The FDA and Department of Homeland Security say they’re preparing for the worst and want to make sure patients and their devices are secure.
“Any connected medical device has the potential for cyber threats to occur ,” says Suzanne Schwartz, an FDA cybersecurity expert.
She says implantable devices that send information to doctors, patients and healthcare providers, such as pacemakers, defibrillators, and insulin pumps could be at risk.
There are also concerns hackers could target machines like MRIs, CT scans and ventilators.
That’s why the FDA and DHS have announced an expanded partnership to make sure medical devices are as secure as possible.
The FDA says the two agencies will now be able to share more information to stay ahead of constantly evolving cybersecurity threats.
Schwartz says, “We have all of us a lot more work to do to become better prepared.
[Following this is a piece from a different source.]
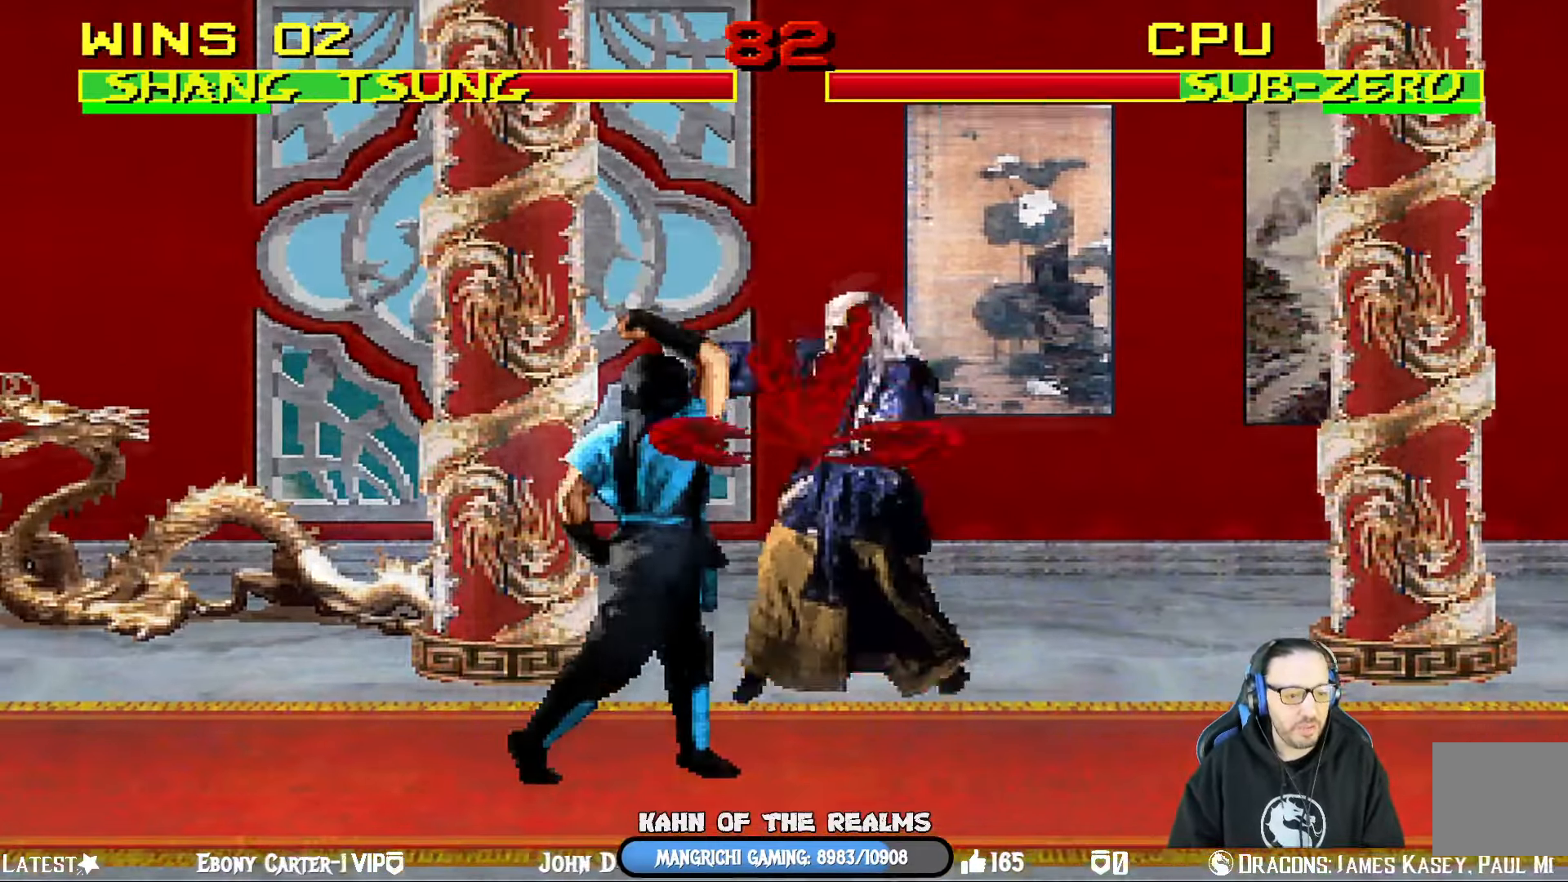
{"buttons": ["DPAD_RIGHT"], "left_stick": "center", "right_stick": "center", "events": [[150, "DPAD_DOWN", "up"], [217, "DPAD_DOWN", "down"], [234, "DPAD_DOWN", "up"], [317, "DPAD_DOWN", "down"], [417, "DPAD_DOWN", "up"], [467, "R1", "up"], [484, "L1", "up"]]}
This a journey.”
AdvaMed, an industry trade group, says device-makers are now required to put cyber protections in pace as they design devices and that they’re also working closely with agencies like the FDA.
“We are building information sharing platforms. That’s really the key here, is that cybersecurity is a shared responsibility,” says Zach Rothstein, who’s with AdvaMed.
The FDA has also enlisted so-called “white hat” hackers to help identify cyber weaknesses.
Schwartz says hackers have attacked hospitals and healthcare systems — but so far, there have been no known attacks that impacted patients’ health.
The FDA recently developed a cyber security “playbook” for hospitals and healthcare systems. The agency wants hospitals to put protections in place, do exercises and have response plans ready should a cyber attack occur.